[[ EXERCISE DATA, beginning ]]

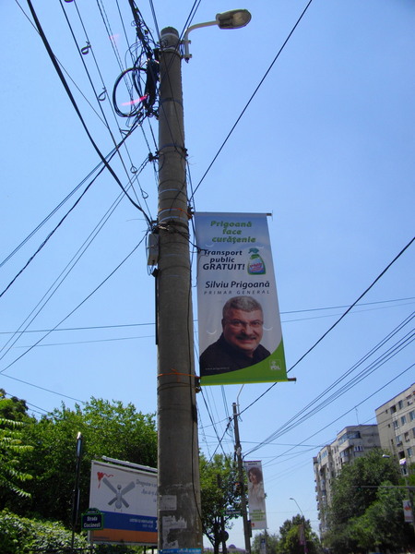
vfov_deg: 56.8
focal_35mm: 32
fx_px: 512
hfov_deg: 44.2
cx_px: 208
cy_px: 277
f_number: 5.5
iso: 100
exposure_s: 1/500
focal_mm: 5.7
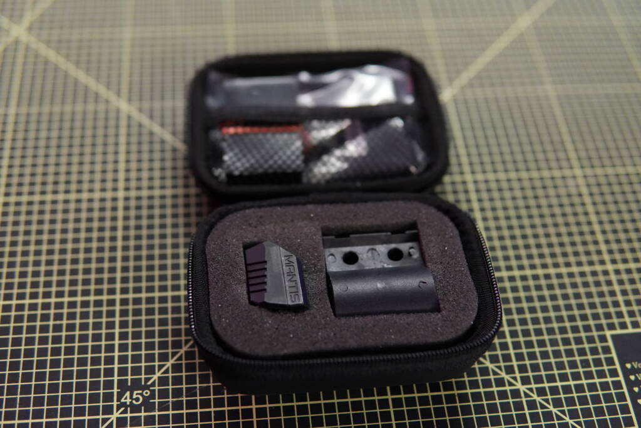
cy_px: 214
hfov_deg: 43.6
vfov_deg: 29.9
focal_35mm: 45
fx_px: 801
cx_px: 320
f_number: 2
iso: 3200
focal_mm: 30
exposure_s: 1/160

[[ EXERCISE DATA, end ]]
[[ EXERCISE DATA, beginning ]]

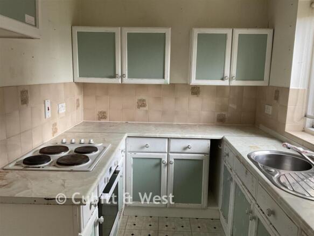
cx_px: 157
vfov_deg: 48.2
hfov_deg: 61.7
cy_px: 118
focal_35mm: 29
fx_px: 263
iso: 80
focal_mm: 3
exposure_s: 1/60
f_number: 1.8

[[ EXERCISE DATA, end ]]
[[ EXERCISE DATA, beginning ]]

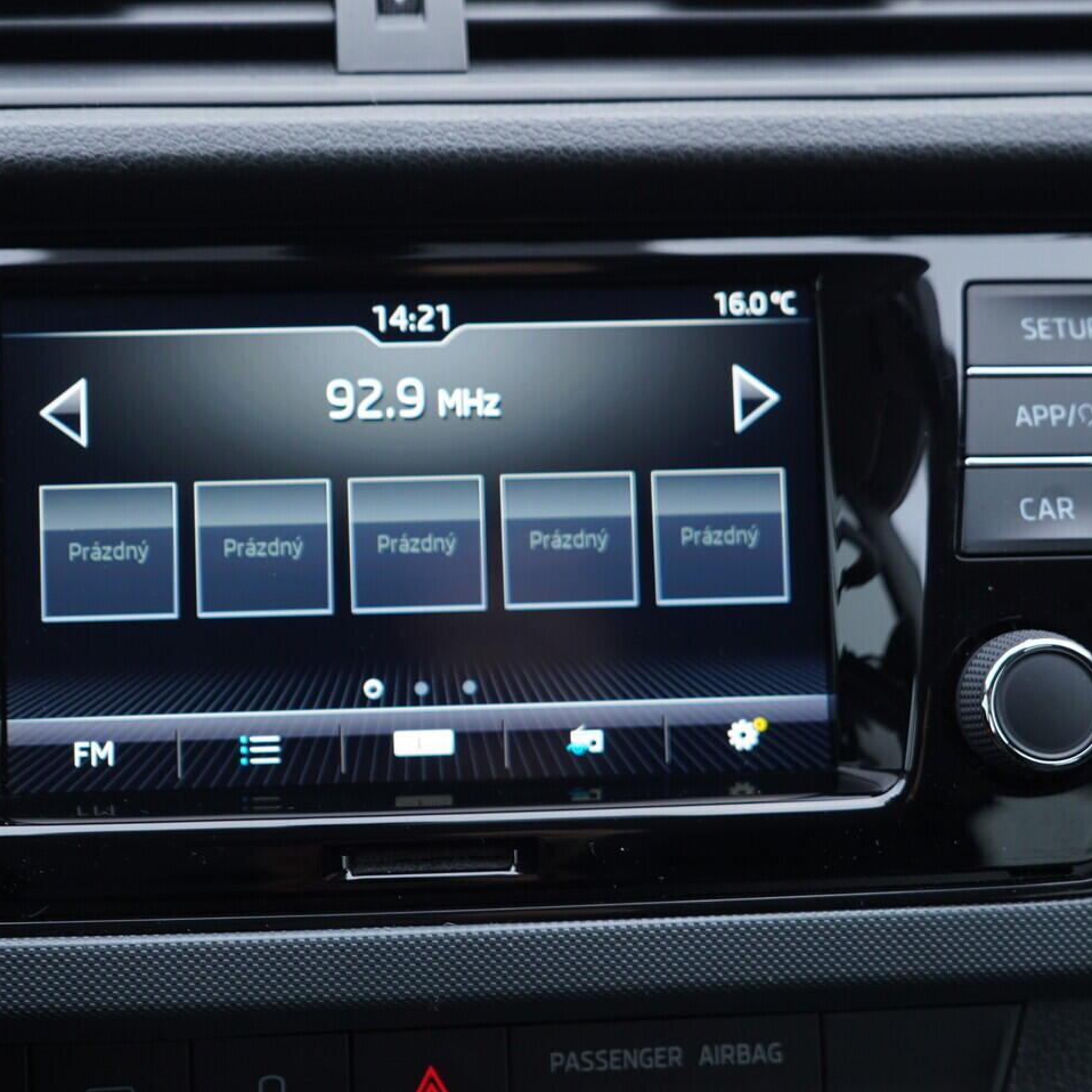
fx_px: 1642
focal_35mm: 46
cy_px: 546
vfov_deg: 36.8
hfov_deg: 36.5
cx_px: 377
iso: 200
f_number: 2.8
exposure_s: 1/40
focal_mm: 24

[[ EXERCISE DATA, end ]]

WORK REQUEST>
Of the entries listed above, reproduce only the lines starting at the line containing "hfov_deg: 43.6" and ending at the line containing "exposure_s: 1/160". Include both, exactly as they stand.

ANSWER BOX>
hfov_deg: 43.6
vfov_deg: 29.9
focal_35mm: 45
fx_px: 801
cx_px: 320
f_number: 2
iso: 3200
focal_mm: 30
exposure_s: 1/160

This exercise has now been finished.